What I find more interesting is the creative ideas in this thread about limiting refs from calling two techs in a minute or without one of the other refs stepping in. There's no magic bullet - we all acknowledged that these are humans put on an enormous stage with millions of eyes watching - but I think putting the focus on the players and not adding additional measures to curb the influence of poor officiating is focusing on the wrong part of the equation. Obviously I'm biased because of Kemba getting tossed last night, but I just don't see too much harm in players getting upset, cursing, expressing themselves, etc. I'd rather focus on giving them less to get upset about in the first place.
I'm reminded of a different scene we sometimes observe with global football: something happens, play is stopped, and players from one team swarm up to a referee even before he's had the chance to make a call, pleading for something to be done. Maybe he's waiting to hear what his linesman saw, or marching towards a spot, or replaying it in his mind - whatever the reason, there's a pause, and the players swarm him.

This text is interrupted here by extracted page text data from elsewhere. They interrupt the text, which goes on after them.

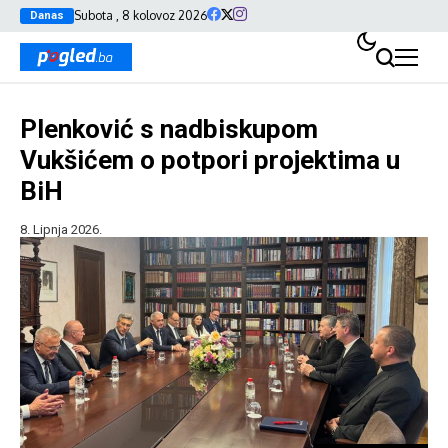
Subota , 8 kolovoz 2026
Danas
Plenković s nadbiskupom
Vukšićem o potpori projektima u
BiH
8. Lipnja 2026.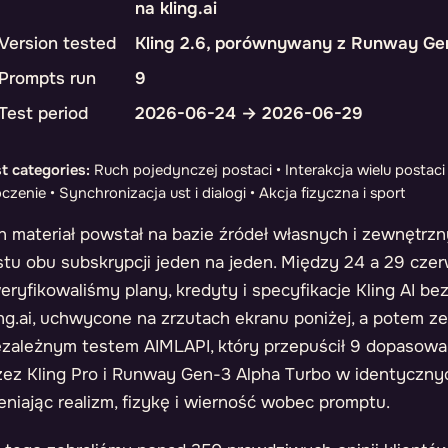
na kling.ai
Version tested
Kling 2.6, porównywany z Runway Ge
Prompts run
9
Test period
2026-06-24 → 2026-06-29
t categories:
Ruch pojedynczej postaci • Interakcja wielu postaci
czenie • Synchronizacja ust i dialogi • Akcja fizyczna i sport
n materiał powstał na bazie źródeł własnych i zewnętrzn
stu obu subskrypcji jeden na jeden. Między 24 a 29 cze
eryfikowaliśmy plany, kredyty i specyfikacje Kling AI be
ing.ai, uchwycone na zrzutach ekranu poniżej, a potem ze
ezależnym testem AIMLAPI, który przepuścił 9 dopaso
zez Kling Pro i Runway Gen-3 Alpha Turbo w identyczny
eniając realizm, fizykę i wierność wobec promptu.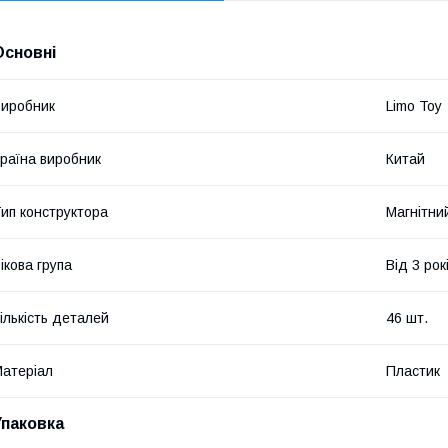
Основні
иробник
Limo Toy
раїна виробник
Китай
ип конструктора
Магнітни
ікова група
Від 3 рок
ількість деталей
46 шт.
атеріал
Пластик
Упаковка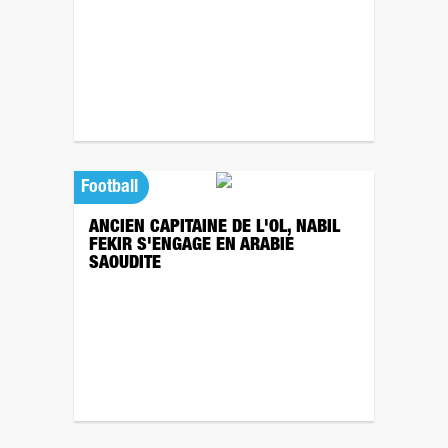
Football
ANCIEN CAPITAINE DE L'OL, NABIL
FEKIR S'ENGAGE EN ARABIE
SAOUDITE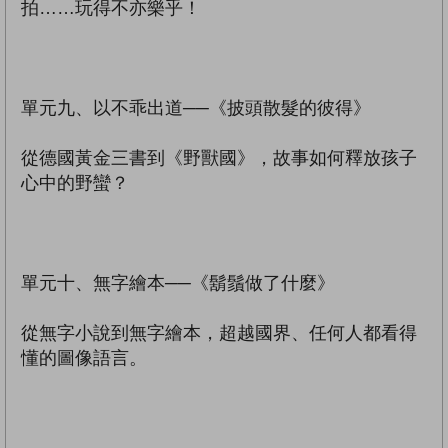
拍……玩得不亦樂乎！
單元九、以不乖出道──《披頭散髮的彼得》
從德國黃金三書到《野獸國》，故事如何釋放孩子
心中的野蠻？
單元十、無字繪本──《鬍鬚做了什麼》
從無字小說到無字繪本，超越國界、任何人都看得
懂的圖像語言。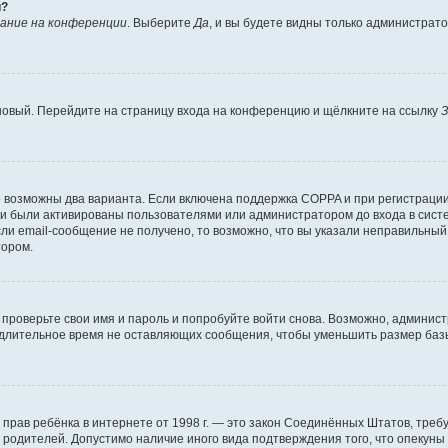
й?
ание на конференции
. Выберите
Да
, и вы будете видны только администрат
 новый. Перейдите на страницу входа на конференцию и щёлкните на ссылку
З
о возможны два варианта. Если включена поддержка COPPA и при регистрации 
и были активированы пользователями или администратором до входа в систе
и email-сообщение не получено, то возможно, что вы указали неправильный 
тором.
проверьте свои имя и пароль и попробуйте войти снова. Возможно, админист
длительное время не оставляющих сообщения, чтобы уменьшить размер базы
тных прав ребёнка в интернете от 1998 г. — это закон Соединённых Штатов, т
е родителей. Допустимо наличие иного вида подтверждения того, что опек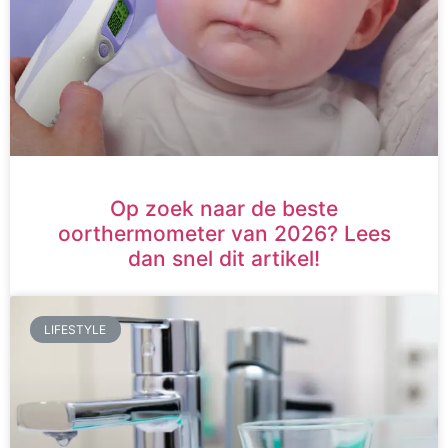
Op zoek naar de beste
oorthermometer van 2026? Lees
dan snel dit artikel!
LIFESTYLE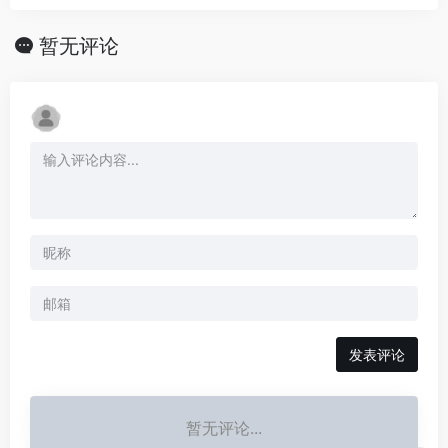
暂无评论
发表评论
暂无评论...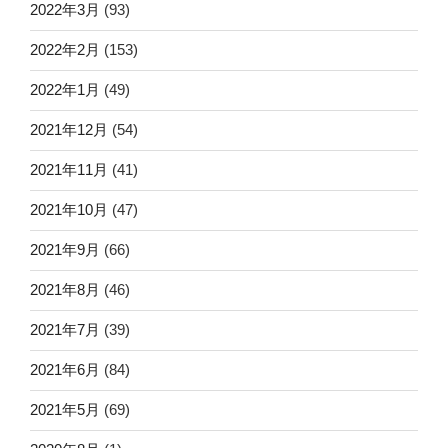
2022年3月
(93)
2022年2月
(153)
2022年1月
(49)
2021年12月
(54)
2021年11月
(41)
2021年10月
(47)
2021年9月
(66)
2021年8月
(46)
2021年7月
(39)
2021年6月
(84)
2021年5月
(69)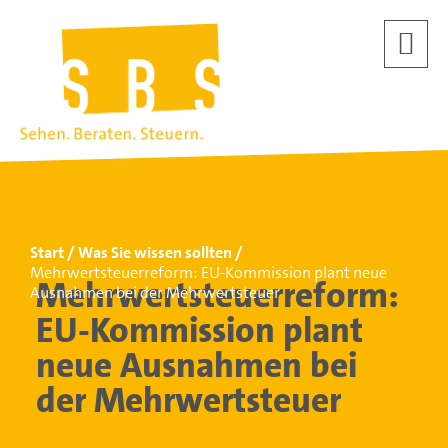
Start
Was Sie wissen sollten
Mehrwertsteuerreform: EU-Kommission plant neue
Mehrwertsteuerreform:
Ausnahmen bei der Mehrwertsteuer
EU-Kommission plant
neue Ausnahmen bei
der Mehrwertsteuer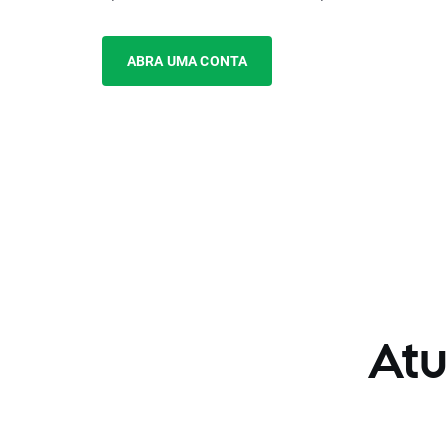
ABRA UMA CONTA
Atu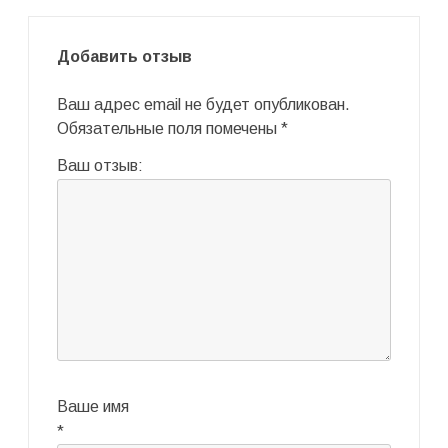
Добавить отзыв
Ваш адрес email не будет опубликован.
Обязательные поля помечены
*
Ваш отзыв:
Ваше имя
*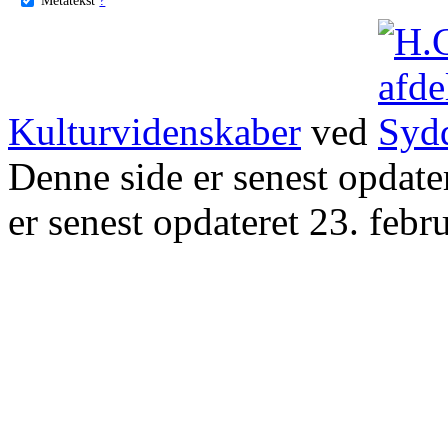
Kulturvidenskaber
ved
Denne side er senest opdat
er senest opdateret 23. febr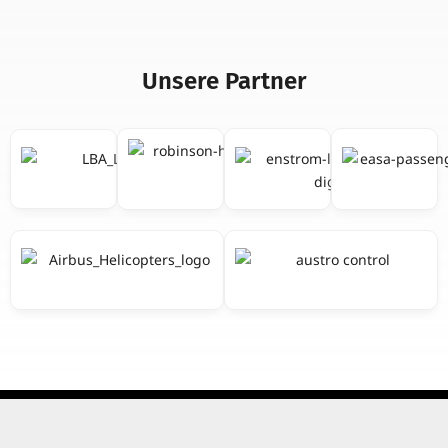
Unsere Partner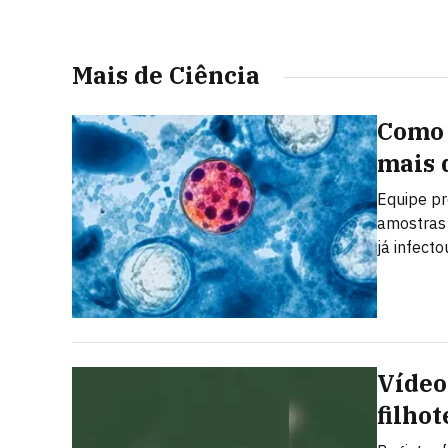
Mais de Ciência
Como 
mais 
Equipe pr
amostras 
já infect
Vídeo
filho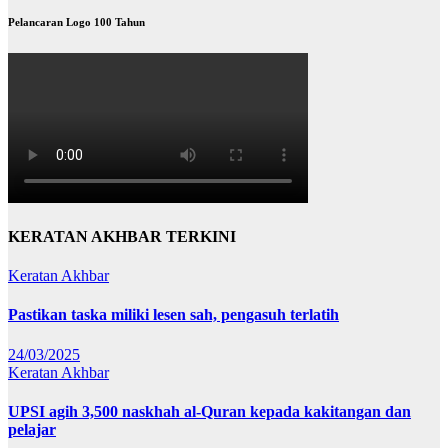
Pelancaran Logo 100 Tahun
KERATAN AKHBAR TERKINI
Keratan Akhbar
Pastikan taska miliki lesen sah, pengasuh terlatih
24/03/2025
Keratan Akhbar
UPSI agih 3,500 naskhah al-Quran kepada kakitangan dan
pelajar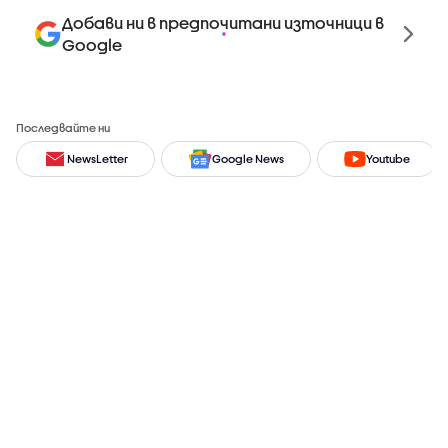
Добави ни в предпочитани източници в
Google
Последвайте ни
NewsLetter
Google News
Youtube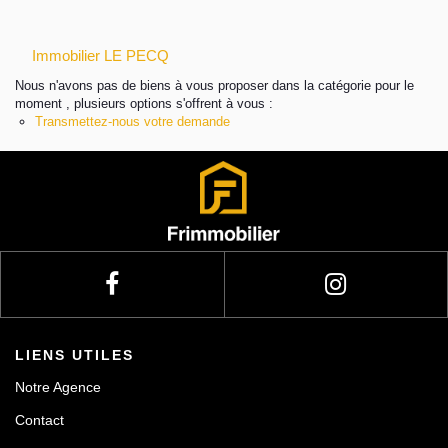
Actualités
Immobilier LE PECQ
Nous n'avons pas de biens à vous proposer dans la catégorie pour le
Contact
moment , plusieurs options s'offrent à vous :
Transmettez-nous votre demande
LIENS UTILES
Notre Agence
Contact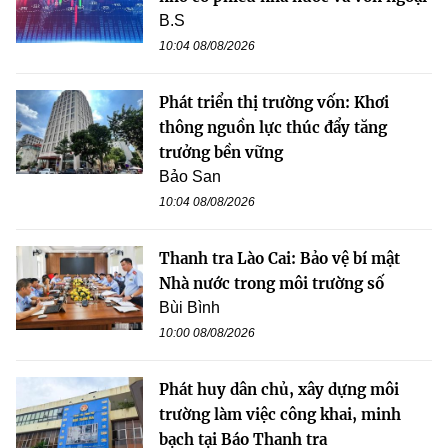
B.S
10:04 08/08/2026
Phát triển thị trường vốn: Khơi
thông nguồn lực thúc đẩy tăng
trưởng bền vững
Bảo San
10:04 08/08/2026
Thanh tra Lào Cai: Bảo vệ bí mật
Nhà nước trong môi trường số
Bùi Bình
10:00 08/08/2026
Phát huy dân chủ, xây dựng môi
trường làm việc công khai, minh
bạch tại Báo Thanh tra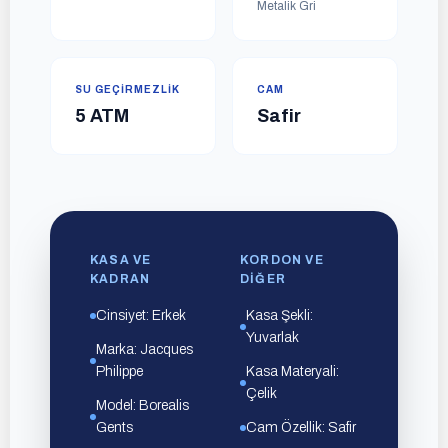
Metalik Gri
SU GEÇIRMEZLIK
CAM
5 ATM
Safir
KASA VE
KORDON VE
KADRAN
DIĞER
Cinsiyet: Erkek
Kasa Şekli:
Yuvarlak
Marka: Jacques
Philippe
Kasa Materyali:
Çelik
Model: Borealis
Gents
Cam Özellik: Safir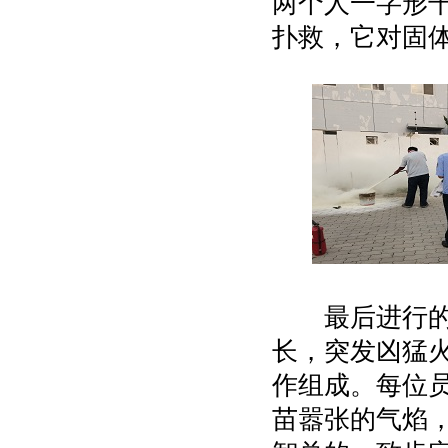
两个人一字形
扑救，它对固
最后进行的是
长，突发凶猛
作组成。每位
苗嚣张的气焰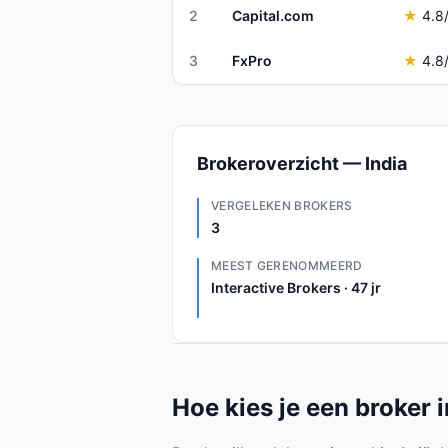
2
Capital.com
★
4.8
3
FxPro
★
4.8
Brokeroverzicht — India
VERGELEKEN BROKERS
3
MEEST GERENOMMEERD
Interactive Brokers · 47 jr
Hoe kies je een broker i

Then he makes the call that they're asking for (but just as clearly, not
because they swarmed him)... and then the players from the
other team run up instead and complain and whine, making a second scene and requiring yet more time to get everyone to calm down and go back to sporting their sport.
The players are not going to be satisfied no matter the quality of the refereeing, because their livelihoods as well as their competitive instincts depend on being convinced of their own abilities and rightness. They will
always perceive events and officials as biased against them (much as we do as fans), think something is unjust, and try to influence the officiating. Again:
no amount of refereeing quality will make players stop complaining. It will just mean the complainers are wrong a higher fraction of the time than they currently are. But right or wrong, they'll do it.
Any solution has to recognize that while "the players are the product", they are part of the problem here too, and if you're going to ask more out of officials who already have an impossible job to do, you also have to make asks of players.